**Text shown:**
* * * * *
0

I want to scrape a site with python and BeautifulSoup but I can't find the page number and I can scrape only the first page of the site, I think this site used Ajax and when I change the page the URL address doesn't change.

It's the link of the site:

https://ihome.ir/sell-residential-apartment/th-tehran

And this is my code, I want to scrape 20 pages of this site, scrape houses with their details like prices, foundation, etc

import requests
from bs4 import BeautifulSoup

response = requests.get("https://ihome.ir/sell-residential-apartment/th-tehran")


soup = BeautifulSoup(response.json(), "html.parser")
prices = soup.select('.sell-value')
titles = soup.select('.title')

homes_prices = []
for home in prices:
    homes_prices.append(int(''.join(filter(str.isdigit, home.getText()))))
* * * * *
**Supplied entries:**
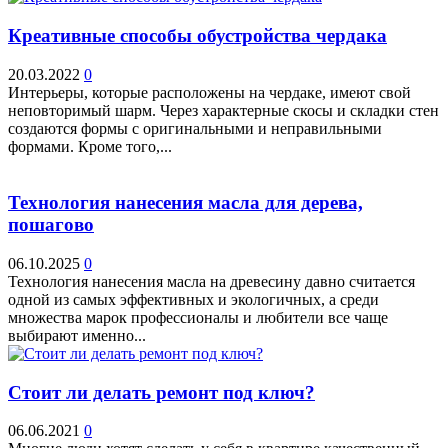
Креативные способы обустройства чердака
20.03.2022
0
Интерьеры, которые расположены на чердаке, имеют свой
неповторимый шарм. Через характерные скосы и складки стен
создаются формы с оригинальными и неправильными
формами. Кроме того,...
Технология нанесения масла для дерева,
пошагово
06.10.2025
0
Технология нанесения масла на древесину давно считается
одной из самых эффективных и экологичных, а среди
множества марок профессионалы и любители все чаще
выбирают именно...
Стоит ли делать ремонт под ключ?
06.06.2021
0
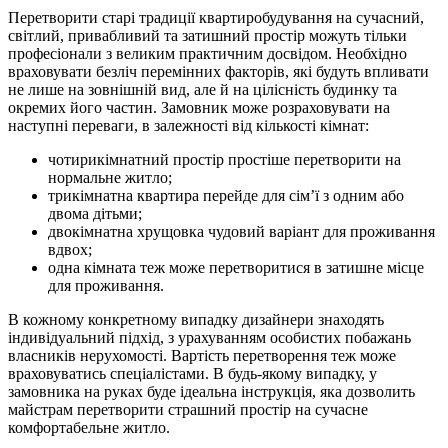
Перетворити старі традиції квартиробудування на сучасний,
світлий, привабливий та затишний простір можуть тільки
професіонали з великим практичним досвідом. Необхідно
враховувати безліч перемінних факторів, які будуть впливати
не лише на зовнішній вид, але й на цілісність будинку та
окремих його частин. Замовник може розраховувати на
наступні переваги, в залежності від кількості кімнат:
чотирикімнатний простір простіше перетворити на
нормальне житло;
трикімнатна квартира перейде для сім’ї з одним або
двома дітьми;
двокімнатна хрущовка чудовий варіант для проживання
вдвох;
одна кімната теж може перетворитися в затишне місце
для проживання.
В кожному конкретному випадку дизайнери знаходять
індивідуальний підхід, з урахуванням особистих побажань
власників нерухомості. Вартість перетворення теж може
враховуватись спеціалістами. В будь-якому випадку, у
замовника на руках буде ідеальна інструкція, яка дозволить
майстрам перетворити страшний простір на сучасне
комфортабельне житло.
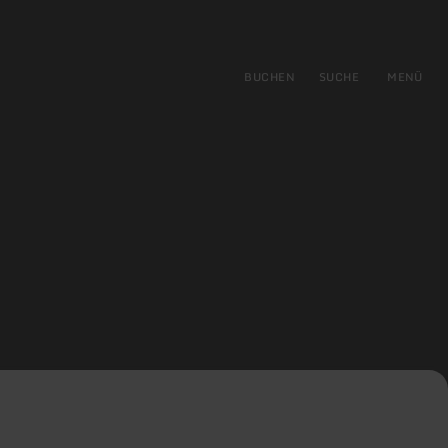
gen
ringen
BUCHEN
SUCHE
MENÜ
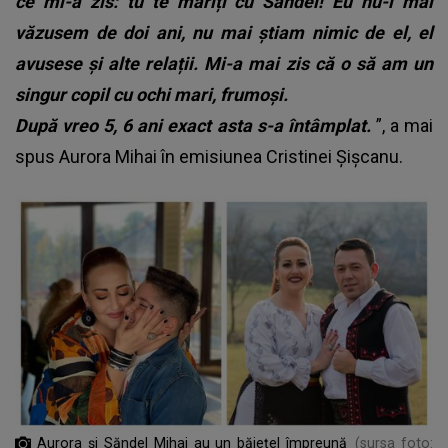
ce mi-a zis: tu te măriți cu Săndel! Eu nu-l mai
văzusem de doi ani, nu mai știam nimic de el, el
avusese și alte relații. Mi-a mai zis că o să am un
singur copil cu ochi mari, frumoși.
După vreo 5, 6 ani exact asta s-a întâmplat.
”, a mai
spus Aurora Mihai în emisiunea Cristinei Șișcanu.
Aurora și Săndel Mihai au un băiețel împreună
(sursa foto:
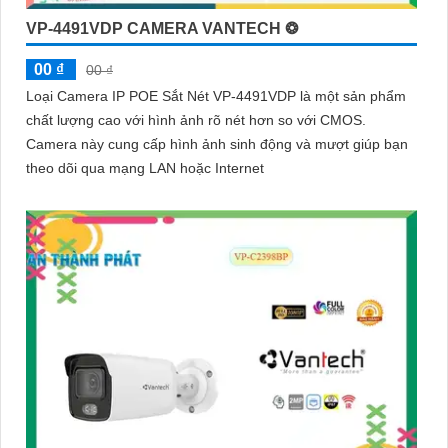
VP-4491VDP CAMERA VANTECH ❂
00 ₫
00 ₫
Loại Camera IP POE Sắt Nét VP-4491VDP là một sản phẩm
chất lượng cao với hình ảnh rõ nét hơn so với CMOS.
Camera này cung cấp hình ảnh sinh động và mượt giúp bạn
theo dõi qua mạng LAN hoặc Internet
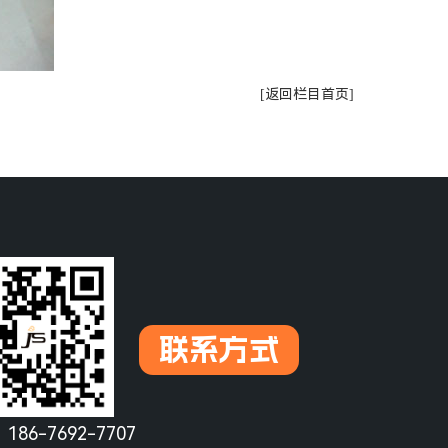
[返回栏目首页]
联系方式
：
186-7692-7707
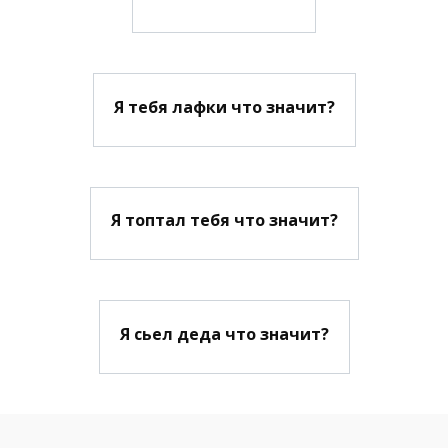
Я тебя лафки что значит?
Я топтал тебя что значит?
Я сьел деда что значит?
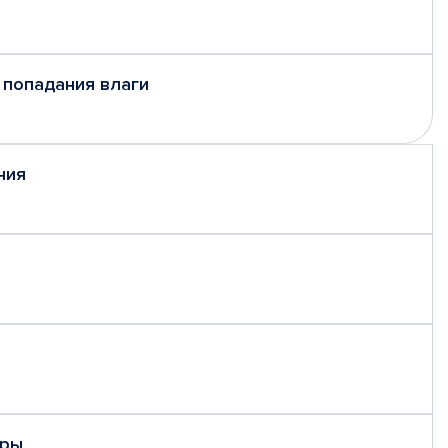
 попадания влаги
ния
еры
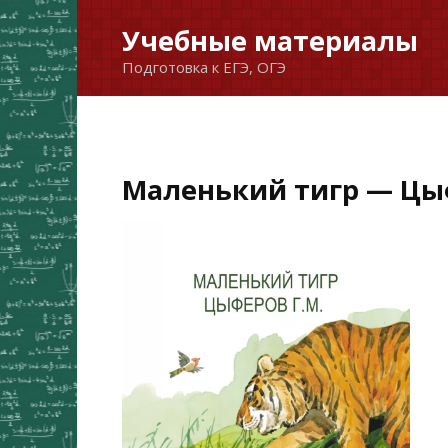
Перейти
Учебные материалы
к
Подготовка к ЕГЭ, ОГЭ
содержанию
Маленький тигр — Цы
* * * * *
**Work instruction:**
In the scraping question, why does the writer think they can reach only the first page of the site? Answer in one to three sentences.

**Solved problem:**
The writer thinks the site uses Ajax, so the URL address stays the same when the page changes. That leaves no page number to find in the address, so only the first page can be scraped.